___ Input material

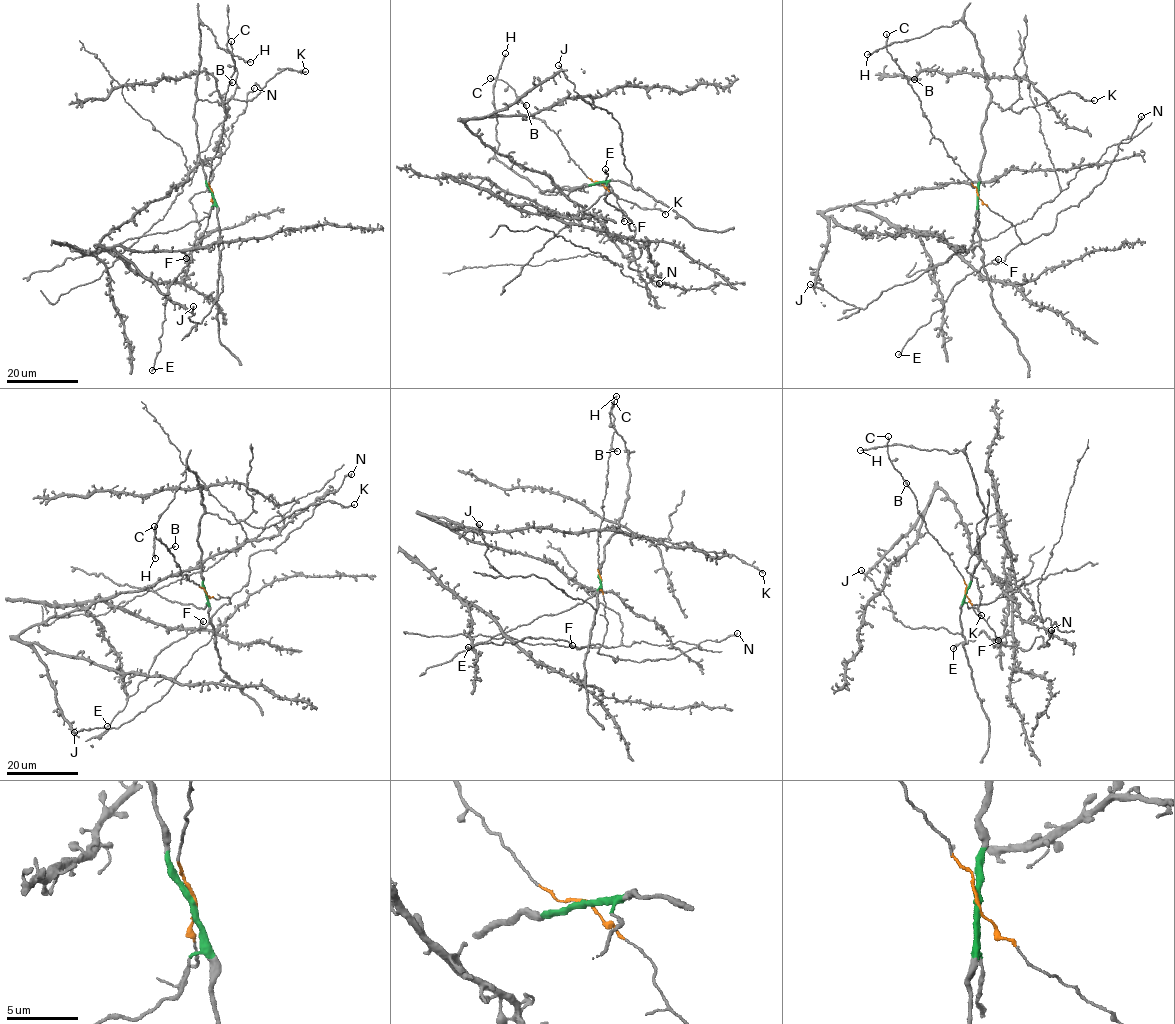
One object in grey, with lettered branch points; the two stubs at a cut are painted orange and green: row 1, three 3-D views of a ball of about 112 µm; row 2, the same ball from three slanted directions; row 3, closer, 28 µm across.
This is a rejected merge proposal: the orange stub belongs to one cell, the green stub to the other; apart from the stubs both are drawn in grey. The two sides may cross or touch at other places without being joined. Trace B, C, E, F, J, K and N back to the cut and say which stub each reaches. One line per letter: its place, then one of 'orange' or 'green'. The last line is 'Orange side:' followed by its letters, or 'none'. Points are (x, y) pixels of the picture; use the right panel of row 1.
B: place (914, 79); orange
C: place (886, 34); orange
E: place (898, 354); orange
F: place (998, 259); orange
J: place (810, 284); green
K: place (1094, 100); green
N: place (1141, 116); orange
Orange side: B, C, E, F, N

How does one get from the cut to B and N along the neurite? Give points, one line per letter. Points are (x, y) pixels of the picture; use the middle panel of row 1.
B: (599, 182), (586, 176), (570, 159), (553, 131), (531, 116), (522, 102), (526, 105)
N: (599, 182), (636, 228), (640, 254), (629, 267), (645, 269), (653, 277), (650, 281), (658, 284)

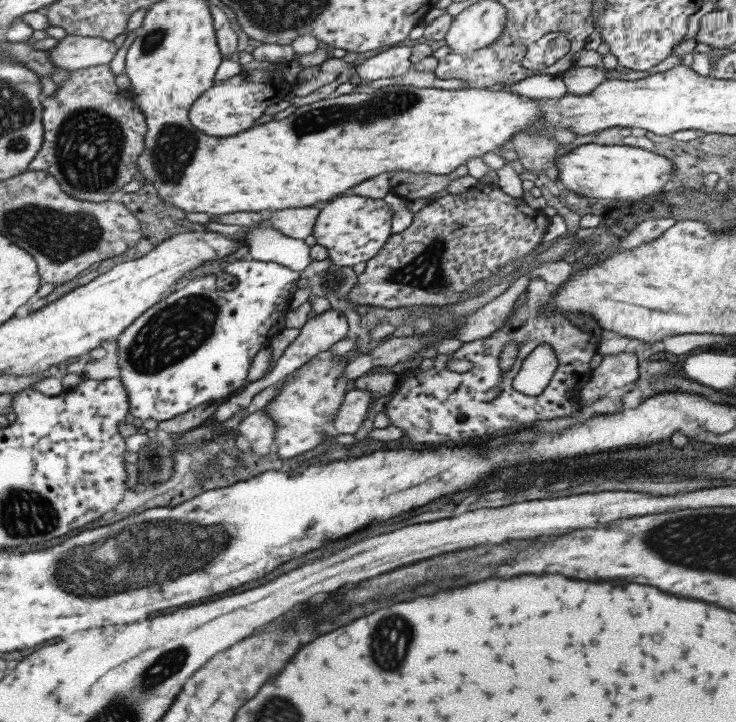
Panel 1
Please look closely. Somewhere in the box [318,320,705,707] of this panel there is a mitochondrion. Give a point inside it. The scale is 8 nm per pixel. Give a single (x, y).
(391, 640)

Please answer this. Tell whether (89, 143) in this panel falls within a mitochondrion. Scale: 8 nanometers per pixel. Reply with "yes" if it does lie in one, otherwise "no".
yes

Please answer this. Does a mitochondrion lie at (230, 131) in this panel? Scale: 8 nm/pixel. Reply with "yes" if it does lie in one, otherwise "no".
no

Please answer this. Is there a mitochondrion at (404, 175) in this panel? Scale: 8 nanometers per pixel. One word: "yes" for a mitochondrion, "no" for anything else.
no

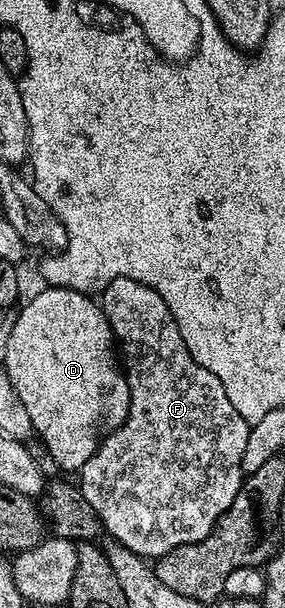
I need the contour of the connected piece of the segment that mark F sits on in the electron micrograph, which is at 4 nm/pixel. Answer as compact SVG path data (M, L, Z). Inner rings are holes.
M120 277L107 283L107 287L100 290L99 304L101 310L105 312L105 318L119 346L120 356L123 358L125 378L129 381L129 418L101 442L101 446L95 451L95 455L91 455L91 459L87 459L87 463L83 463L83 467L79 470L79 477L81 477L79 484L87 503L95 507L101 520L102 530L106 534L110 533L108 536L112 540L135 551L140 557L156 559L175 547L183 547L203 540L215 527L218 519L229 510L235 495L241 490L243 480L241 460L243 451L247 451L247 439L251 427L245 422L243 415L239 415L239 411L231 407L231 399L227 399L227 391L223 391L223 383L219 383L219 379L215 379L215 375L211 375L207 367L199 367L199 363L195 363L191 351L187 351L187 343L183 343L183 335L179 335L179 327L171 311L167 311L167 303L163 303L163 299L159 299L159 295L151 291L151 287L135 279Z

______

-- Exercise instructions --
Please return every record above exactly, but leave out the pictures.

-- Output for this exercise --
One object in grey, with lettered branch points; the two stubs at a cut are painted orange and green: row 1, three 3-D views of a ball of about 112 µm; row 2, the same ball from three slanted directions; row 3, closer, 28 µm across.
This is a rejected merge proposal: the orange stub belongs to one cell, the green stub to the other; apart from the stubs both are drawn in grey. The two sides may cross or touch at other places without being joined. Trace B, C, E, F, J, K and N back to the cut and say which stub each reaches. One line per letter: its place, then one of 'orange' or 'green'. The last line is 'Orange side:' followed by its letters, or 'none'. Points are (x, y) pixels of the picture; use the right panel of row 1.
B: place (914, 79); orange
C: place (886, 34); orange
E: place (898, 354); orange
F: place (998, 259); orange
J: place (810, 284); green
K: place (1094, 100); green
N: place (1141, 116); orange
Orange side: B, C, E, F, N

How does one get from the cut to B and N along the neurite? Give points, one line per letter. Points are (x, y) pixels of the picture; use the middle panel of row 1.
B: (599, 182), (586, 176), (570, 159), (553, 131), (531, 116), (522, 102), (526, 105)
N: (599, 182), (636, 228), (640, 254), (629, 267), (645, 269), (653, 277), (650, 281), (658, 284)

Panel 1
Please look closely. Somewhere in the box [318,320,705,707] of this panel there is a mitochondrion. Give a point inside it. The scale is 8 nm per pixel. Give a single (x, y).
(391, 640)

Please answer this. Tell whether (89, 143) in this panel falls within a mitochondrion. Scale: 8 nanometers per pixel. Reply with "yes" if it does lie in one, otherwise "no".
yes

Please answer this. Does a mitochondrion lie at (230, 131) in this panel? Scale: 8 nm/pixel. Reply with "yes" if it does lie in one, otherwise "no".
no

Please answer this. Is there a mitochondrion at (404, 175) in this panel? Scale: 8 nanometers per pixel. One word: "yes" for a mitochondrion, "no" for anything else.
no

I need the contour of the connected piece of the segment that mark F sits on in the electron micrograph, which is at 4 nm/pixel. Answer as compact SVG path data (M, L, Z). Inner rings are holes.
M120 277L107 283L107 287L100 290L99 304L101 310L105 312L105 318L119 346L120 356L123 358L125 378L129 381L129 418L101 442L101 446L95 451L95 455L91 455L91 459L87 459L87 463L83 463L83 467L79 470L79 477L81 477L79 484L87 503L95 507L101 520L102 530L106 534L110 533L108 536L112 540L135 551L140 557L156 559L175 547L183 547L203 540L215 527L218 519L229 510L235 495L241 490L243 480L241 460L243 451L247 451L247 439L251 427L245 422L243 415L239 415L239 411L231 407L231 399L227 399L227 391L223 391L223 383L219 383L219 379L215 379L215 375L211 375L207 367L199 367L199 363L195 363L191 351L187 351L187 343L183 343L183 335L179 335L179 327L171 311L167 311L167 303L163 303L163 299L159 299L159 295L151 291L151 287L135 279Z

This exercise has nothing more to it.